▶ _Activity_: Take every line in the entries that includes the word "dout" and copy it.

*** Block opens ***

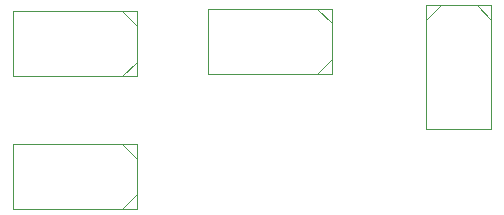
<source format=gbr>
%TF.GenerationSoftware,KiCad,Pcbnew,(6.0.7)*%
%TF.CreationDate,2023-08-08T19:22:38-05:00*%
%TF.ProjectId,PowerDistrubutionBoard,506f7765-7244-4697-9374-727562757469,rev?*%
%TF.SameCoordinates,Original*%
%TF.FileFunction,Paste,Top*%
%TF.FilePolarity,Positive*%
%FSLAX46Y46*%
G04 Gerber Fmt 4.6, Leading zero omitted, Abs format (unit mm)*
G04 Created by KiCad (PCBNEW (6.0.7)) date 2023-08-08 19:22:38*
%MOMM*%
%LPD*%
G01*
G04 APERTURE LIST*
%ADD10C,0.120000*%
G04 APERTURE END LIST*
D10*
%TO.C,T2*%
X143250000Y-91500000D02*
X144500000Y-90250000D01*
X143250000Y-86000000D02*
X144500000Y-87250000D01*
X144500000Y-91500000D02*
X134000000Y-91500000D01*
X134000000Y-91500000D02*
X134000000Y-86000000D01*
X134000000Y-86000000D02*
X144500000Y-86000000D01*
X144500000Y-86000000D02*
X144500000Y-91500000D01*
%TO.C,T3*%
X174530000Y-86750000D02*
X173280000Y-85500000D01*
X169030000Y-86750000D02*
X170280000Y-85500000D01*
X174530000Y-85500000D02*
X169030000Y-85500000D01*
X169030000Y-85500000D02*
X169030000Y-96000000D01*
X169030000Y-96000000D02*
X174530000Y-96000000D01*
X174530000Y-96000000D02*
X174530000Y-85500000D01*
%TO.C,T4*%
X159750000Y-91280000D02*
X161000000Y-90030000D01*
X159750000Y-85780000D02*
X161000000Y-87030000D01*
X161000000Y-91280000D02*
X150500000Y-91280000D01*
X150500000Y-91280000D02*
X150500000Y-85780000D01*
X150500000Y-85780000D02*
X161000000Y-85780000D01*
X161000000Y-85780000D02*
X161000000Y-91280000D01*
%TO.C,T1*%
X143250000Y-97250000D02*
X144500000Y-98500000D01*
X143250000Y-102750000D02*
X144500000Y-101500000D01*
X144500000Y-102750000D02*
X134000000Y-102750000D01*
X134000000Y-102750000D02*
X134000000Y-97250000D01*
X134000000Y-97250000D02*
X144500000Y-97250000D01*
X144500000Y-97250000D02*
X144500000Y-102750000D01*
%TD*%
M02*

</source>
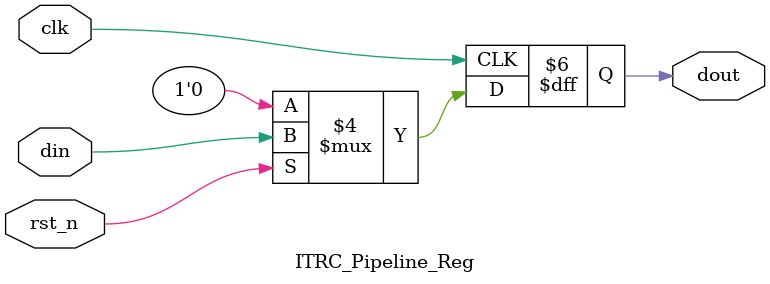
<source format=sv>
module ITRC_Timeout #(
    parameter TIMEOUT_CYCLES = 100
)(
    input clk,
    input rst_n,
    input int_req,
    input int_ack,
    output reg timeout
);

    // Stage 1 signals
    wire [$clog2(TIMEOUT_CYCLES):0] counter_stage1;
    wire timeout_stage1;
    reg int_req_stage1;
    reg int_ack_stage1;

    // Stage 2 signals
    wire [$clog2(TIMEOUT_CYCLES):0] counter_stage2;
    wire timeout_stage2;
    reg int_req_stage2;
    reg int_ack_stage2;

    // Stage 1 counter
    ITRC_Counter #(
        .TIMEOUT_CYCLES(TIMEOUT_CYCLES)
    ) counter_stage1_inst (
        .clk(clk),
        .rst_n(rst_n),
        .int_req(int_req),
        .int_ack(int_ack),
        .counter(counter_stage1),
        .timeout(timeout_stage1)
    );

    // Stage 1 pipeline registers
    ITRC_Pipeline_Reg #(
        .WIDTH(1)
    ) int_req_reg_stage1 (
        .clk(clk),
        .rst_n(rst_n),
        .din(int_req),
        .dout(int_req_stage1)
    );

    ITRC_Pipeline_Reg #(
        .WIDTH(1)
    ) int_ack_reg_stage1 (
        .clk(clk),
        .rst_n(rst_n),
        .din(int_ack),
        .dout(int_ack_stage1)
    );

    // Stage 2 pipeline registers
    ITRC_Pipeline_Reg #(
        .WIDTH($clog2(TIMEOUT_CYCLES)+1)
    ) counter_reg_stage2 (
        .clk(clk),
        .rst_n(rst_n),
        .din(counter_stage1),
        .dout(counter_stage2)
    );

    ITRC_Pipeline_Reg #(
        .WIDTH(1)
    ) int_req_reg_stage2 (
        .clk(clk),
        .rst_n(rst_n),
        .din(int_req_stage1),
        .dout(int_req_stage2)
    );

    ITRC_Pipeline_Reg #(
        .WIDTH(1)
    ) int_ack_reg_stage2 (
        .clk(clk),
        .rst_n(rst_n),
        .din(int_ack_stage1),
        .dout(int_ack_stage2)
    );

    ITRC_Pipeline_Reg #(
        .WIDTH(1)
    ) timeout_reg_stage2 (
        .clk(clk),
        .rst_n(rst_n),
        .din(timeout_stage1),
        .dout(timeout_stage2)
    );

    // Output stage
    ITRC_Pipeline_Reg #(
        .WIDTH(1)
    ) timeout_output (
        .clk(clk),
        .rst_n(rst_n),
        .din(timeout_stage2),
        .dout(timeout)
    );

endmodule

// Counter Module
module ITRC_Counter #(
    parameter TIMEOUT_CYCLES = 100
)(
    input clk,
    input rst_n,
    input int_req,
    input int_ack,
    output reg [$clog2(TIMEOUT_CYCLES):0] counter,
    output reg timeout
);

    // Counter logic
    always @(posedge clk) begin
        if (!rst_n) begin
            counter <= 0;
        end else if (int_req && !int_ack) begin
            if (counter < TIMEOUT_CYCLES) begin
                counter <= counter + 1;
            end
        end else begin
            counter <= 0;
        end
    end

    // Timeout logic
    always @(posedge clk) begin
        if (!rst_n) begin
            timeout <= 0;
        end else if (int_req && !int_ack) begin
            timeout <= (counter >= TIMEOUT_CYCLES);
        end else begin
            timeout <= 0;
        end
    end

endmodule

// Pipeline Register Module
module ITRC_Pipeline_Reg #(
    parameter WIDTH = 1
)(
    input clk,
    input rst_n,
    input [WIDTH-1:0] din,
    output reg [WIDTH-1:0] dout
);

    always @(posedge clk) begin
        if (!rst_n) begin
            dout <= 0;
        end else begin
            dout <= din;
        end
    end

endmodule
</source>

*** Block closes ***

▶ _Result below_:
        .dout(int_req_stage1)
        .dout(int_ack_stage1)
        .dout(counter_stage2)
        .dout(int_req_stage2)
        .dout(int_ack_stage2)
        .dout(timeout_stage2)
        .dout(timeout)
    output reg [WIDTH-1:0] dout
            dout <= 0;
            dout <= din;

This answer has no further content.